** Opening Data excerpts block **

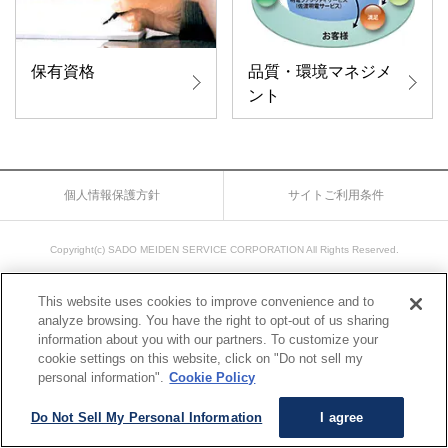
す
戻
サ
り
イ
ま
保有資格
品質・環境マネジメ
ト
す
ント
内
ペ
共
ー
通
ジ
メ
の
個人情報保護方針
サイトご利用条件
ニ
先
ュ
頭
ー
に
Copyright(c) SADO MEIDEN SERVICE CORPORATION All Rights Reserved.
に
戻
移
り
This website uses cookies to improve convenience and to
動
ま
analyze browsing. You have the right to opt-out of us sharing
information about you with our partners. To customize your
し
す
cookie settings on this website, click on "Do not sell my
ま
personal information".
Cookie Policy
す
ペ
Do Not Sell My Personal Information
I agree
ー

** Closing Data excerpts block **

__Work request__. Among the lines of the preceding data, which ones hold the word "website"? List them.

__Answer box__.
This website uses cookies to improve convenience and to
cookie settings on this website, click on "Do not sell my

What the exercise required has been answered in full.